Step 5: High security
Secure communications can be easily set up with Zevenet Load Balancer, so the next step is to enable the HTTPS listener: On the Edit farm global parameters screen, please change the farm listener from HTTP to HTTPS and the Virtual Port to 443.
Now, the services can be accessed by typing https://[Your_virtual_ip]/[yourappservice] in your browser.
Secure communications are now running, but we can go further by configuring the HTTPS parameters: within the farm global parameters, locate the HTTPS Settings section. We can change the Ciphers to HIGH Security.

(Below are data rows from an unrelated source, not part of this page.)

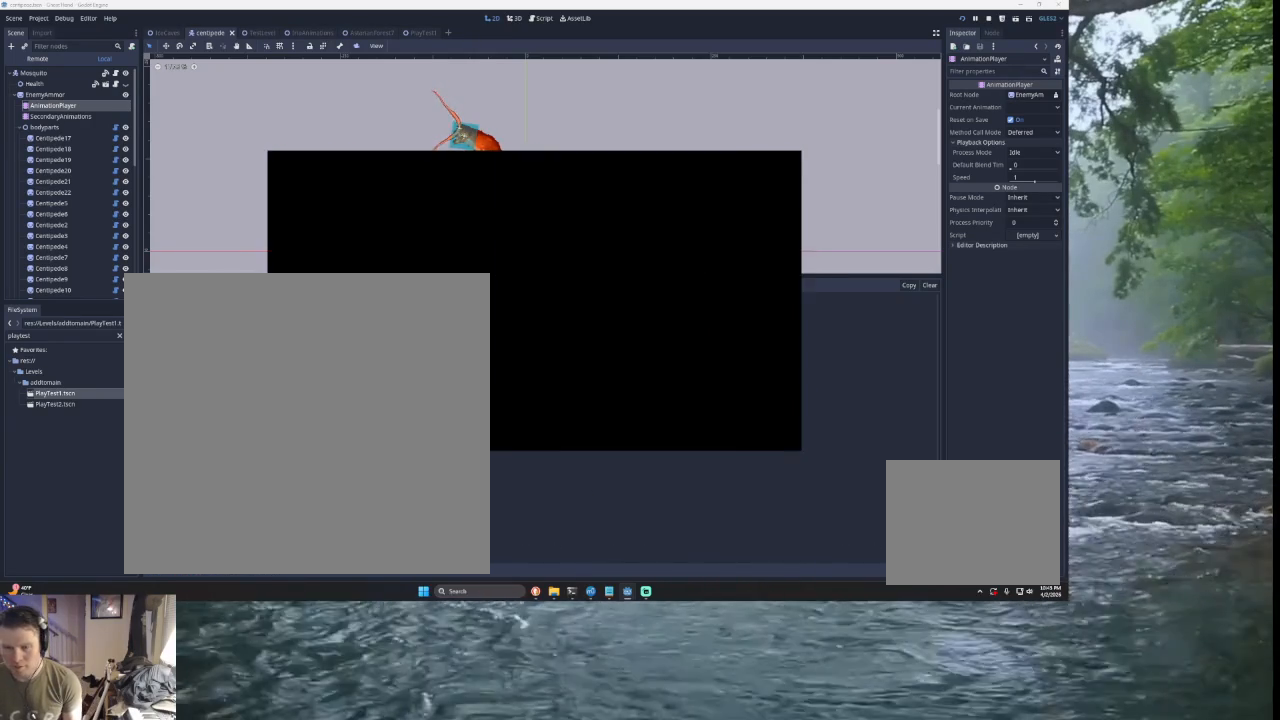
{"buttons": [], "left_stick": "left", "right_stick": "center", "events": []}
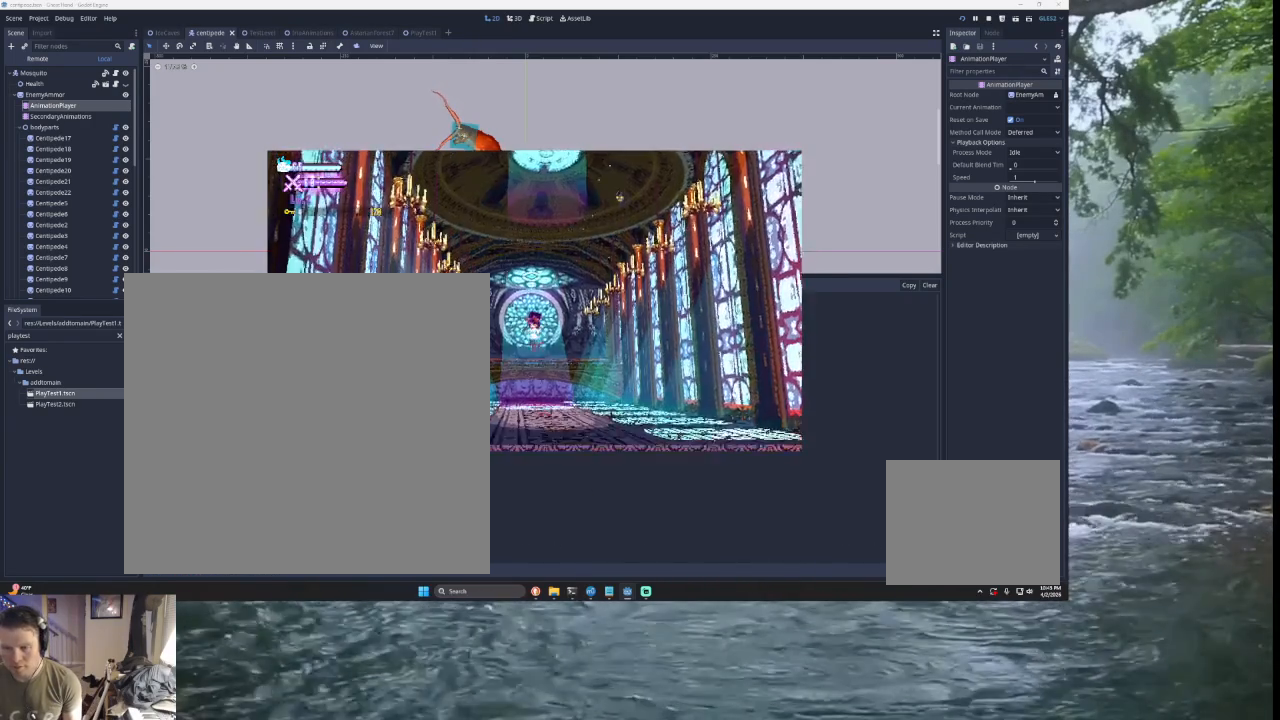
{"buttons": ["TRIANGLE"], "left_stick": "left", "right_stick": "center", "events": [[333, "TRIANGLE", "down"]]}
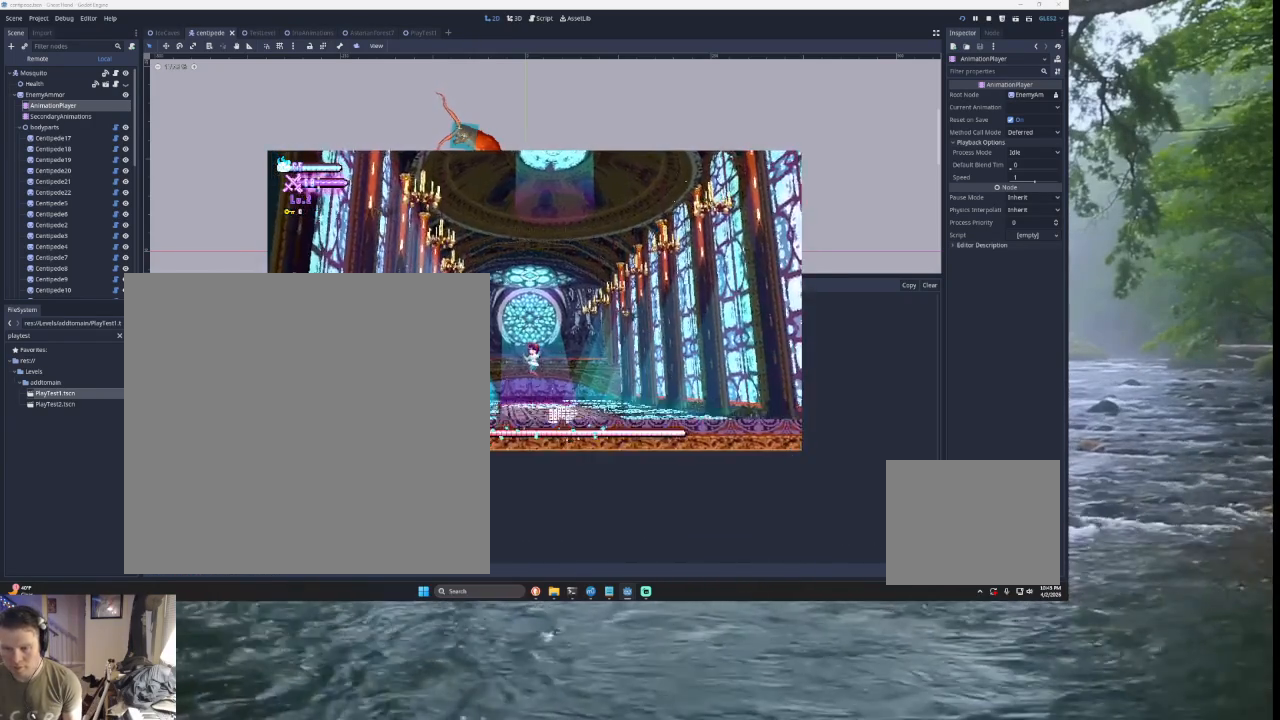
{"buttons": [], "left_stick": "left", "right_stick": "center", "events": [[33, "TRIANGLE", "up"], [100, "SQUARE", "down"], [267, "SQUARE", "up"]]}
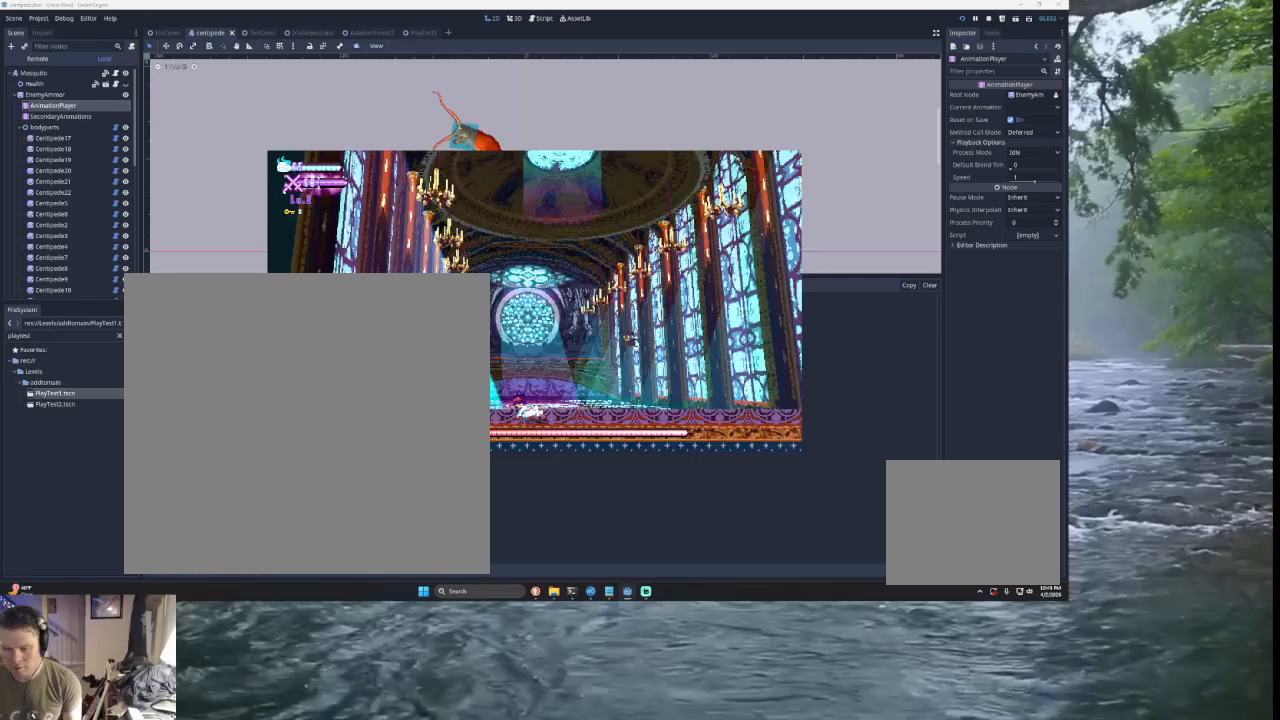
{"buttons": ["TRIANGLE"], "left_stick": "left", "right_stick": "center", "events": [[33, "TRIANGLE", "down"]]}
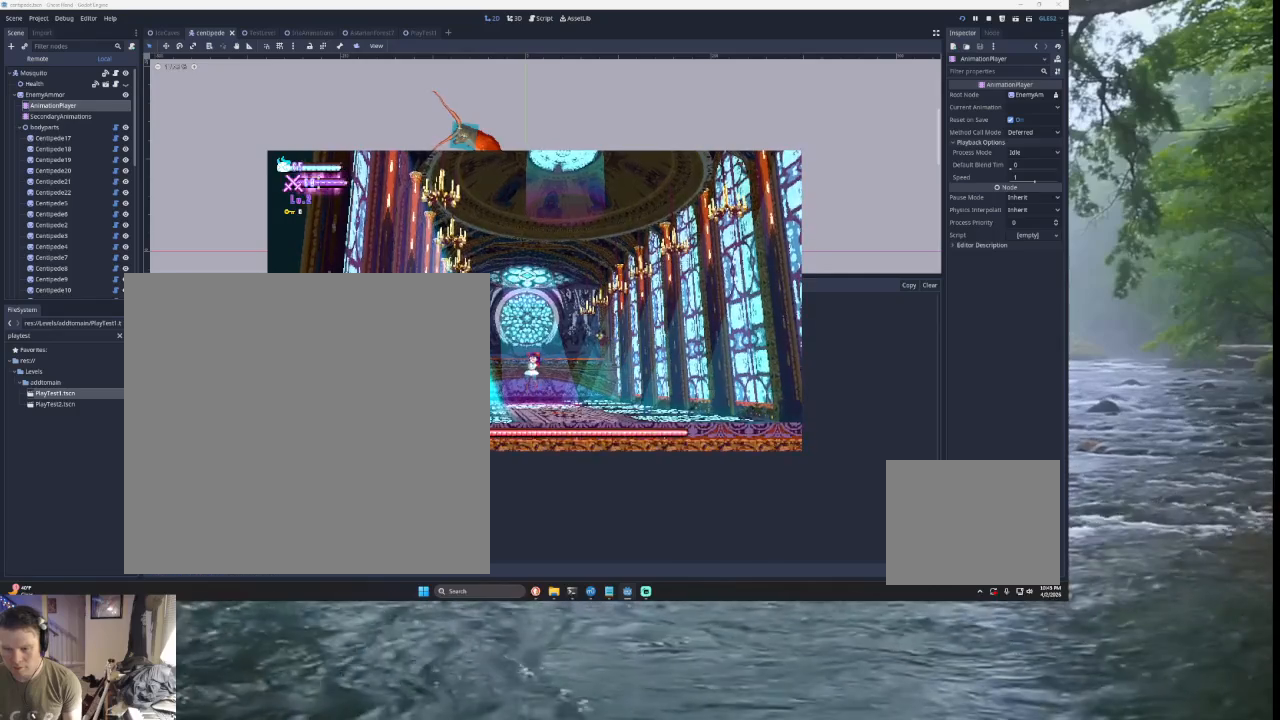
{"buttons": [], "left_stick": "center", "right_stick": "center", "events": [[33, "TRIANGLE", "up"], [300, "left_stick", "center"], [400, "SQUARE", "down"], [500, "SQUARE", "up"]]}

The ciphers field is used to build a list of ciphers accepted by SSL connections in order to harden the SSL connection. By selecting HIGH security, we will set by default the ciphers.
Another option is the HTTPS certificates available: a list of certificates will be shown to be selected for the current farm (only for HTTP farms, which is our case). We can select one from the list and click on Add. Finally, click on Modify and restart the farm in order to apply changes.
For further information, please see HTTP profile farms.
HTTPS can also be enabled in your application servers, if this is the case, your must enable the option HTTPS backends.